▶ _Text provided_:
Plastic cups, straws and cutlery could become a thing of the past across Solihull Council after it agreed to aim to scrap the single-use items by the end of 2020.
Councillors have given unanimous backing to a concerted push against these types of throw away products, which were described as “totally unnecessary and hugely damaging to the environment”.
A motion presented by Green Party councillor Ben Groom had urged the authority to take a number of steps, including removing single-use plastic from its buildings and look at imposing stricter conditions on the food and drink vendors at council events.
Most crucially it called for an action-plan to be put in place which would seek to make the council “free” of the disposal items by the end of next year.
Solihull’s ruling Conservative group said they agreed with “the spirit” of the proposal, but amended the motion to put back the deadline by 12 months.
There was one further caveat that action to end “the purchase and procurement” of the plastics through the supply chain would be “where feasible”, with the Tories arguing that work was needed to look at the practicalities.
Introducing his motion, Cllr Groom (Smith’s Wood) argued there was an opportunity for the council “to do something great”, which would reap huge benefits for both the environment and economy.
“According to recent research eight million metric tonnes of plastic waste ends up in the world’s oceans each year, endangering marine life,” he said.
“The Ellen MacArthur Foundation estimates that, by 2050, the weight of plastic in the oceans will exceed that of fish.

▶ _Supplied records_:
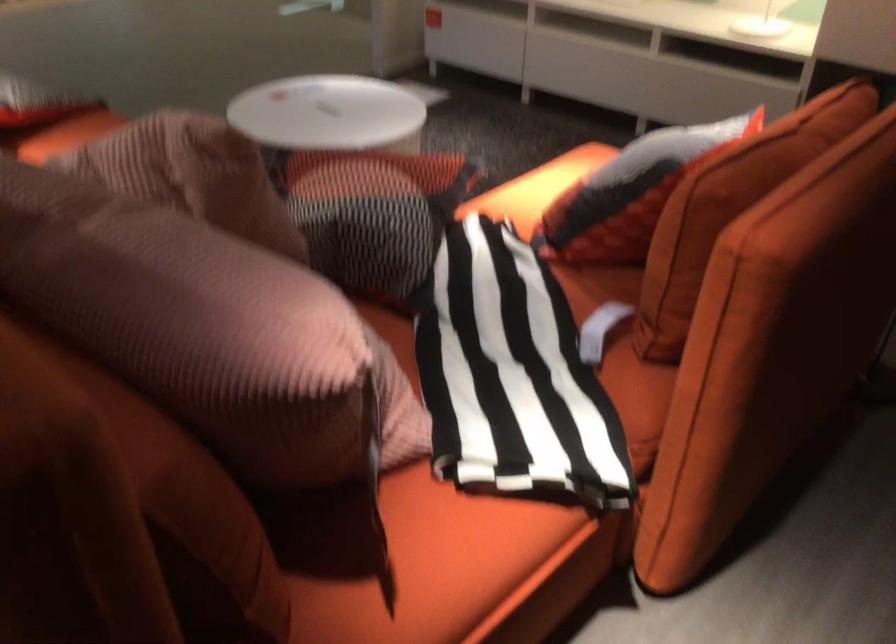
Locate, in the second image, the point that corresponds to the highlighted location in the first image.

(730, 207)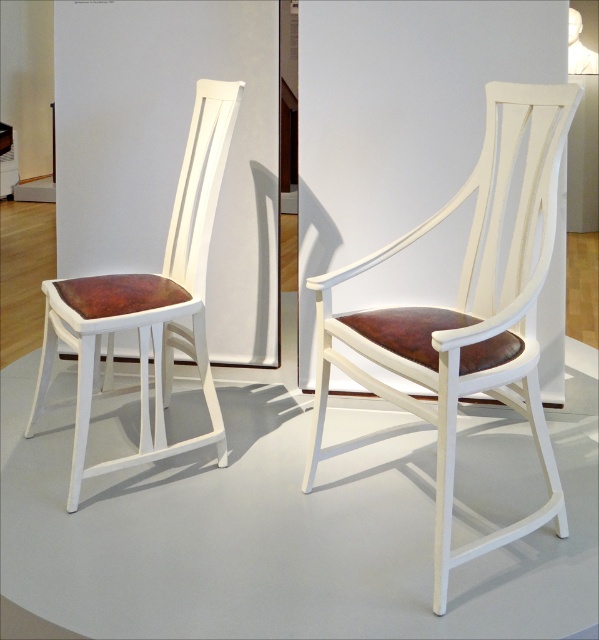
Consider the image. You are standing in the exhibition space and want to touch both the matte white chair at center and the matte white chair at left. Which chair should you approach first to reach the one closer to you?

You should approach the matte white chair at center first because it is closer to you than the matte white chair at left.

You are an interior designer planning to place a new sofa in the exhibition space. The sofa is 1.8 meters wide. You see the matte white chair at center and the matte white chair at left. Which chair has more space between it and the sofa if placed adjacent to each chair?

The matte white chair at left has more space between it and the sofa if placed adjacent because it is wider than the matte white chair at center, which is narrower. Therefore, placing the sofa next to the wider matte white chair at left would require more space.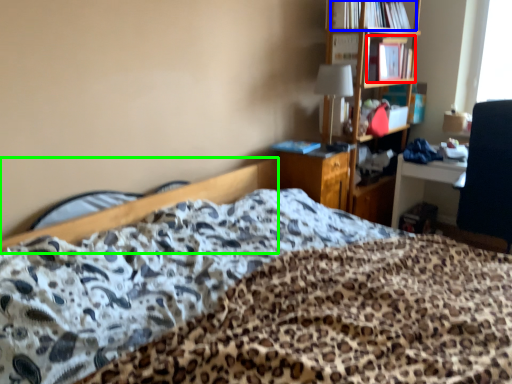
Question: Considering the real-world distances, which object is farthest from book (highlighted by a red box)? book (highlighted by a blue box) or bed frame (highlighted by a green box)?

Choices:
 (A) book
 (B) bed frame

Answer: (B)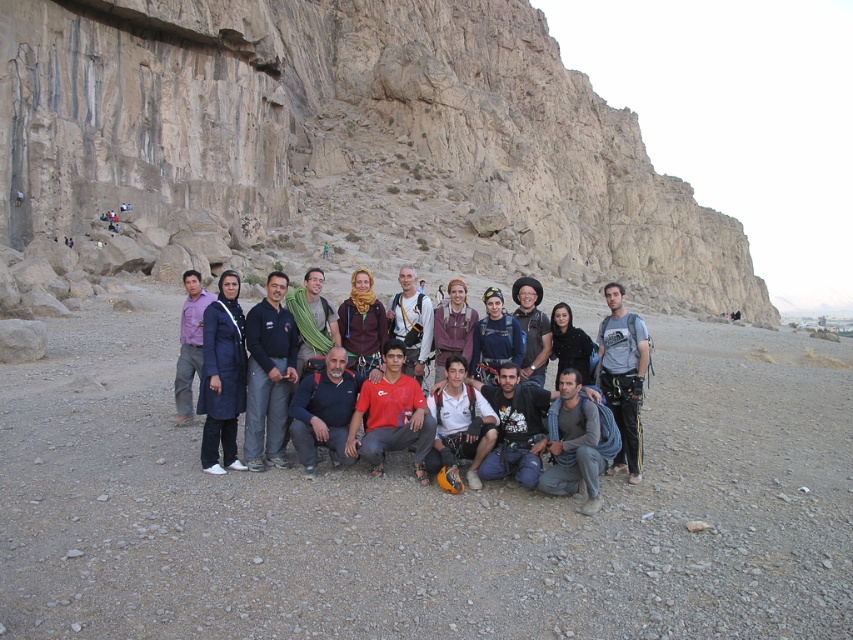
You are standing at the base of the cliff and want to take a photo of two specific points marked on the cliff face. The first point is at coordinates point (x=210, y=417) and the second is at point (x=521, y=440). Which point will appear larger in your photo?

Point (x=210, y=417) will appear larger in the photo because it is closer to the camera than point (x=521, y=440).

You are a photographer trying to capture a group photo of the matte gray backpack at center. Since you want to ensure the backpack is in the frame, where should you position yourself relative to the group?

▶ _Work order 1_:
In the article on Solihull Council's plan to drop single-use plastics, who presented the motion?
▶ _Work order 2_:
Write out the article on Solihull Council's plastics plan from "There was one" up to and including "environment and economy.".
▶ _Work order 3_:
For each statement, decide whether it agrees with the article on Solihull Council's plastics plan: (a) The councillors backed the push against throwaway plastics unanimously. (b) The Conservative group moved the deadline earlier by 12 months. (c) Cllr Groom represents Smith's Wood.

▶ _Task answer 1_:
Green Party councillor Ben Groom.

▶ _Task answer 2_:
There was one further caveat that action to end “the purchase and procurement” of the plastics through the supply chain would be “where feasible”, with the Tories arguing that work was needed to look at the practicalities.
Introducing his motion, Cllr Groom (Smith’s Wood) argued there was an opportunity for the council “to do something great”, which would reap huge benefits for both the environment and economy.

▶ _Task answer 3_:
(a) Yes: "Councillors have given unanimous backing to a concerted push against these types of throw away products"
(b) No: "amended the motion to put back the deadline by 12 months"
(c) Yes: "Cllr Groom (Smith’s Wood)"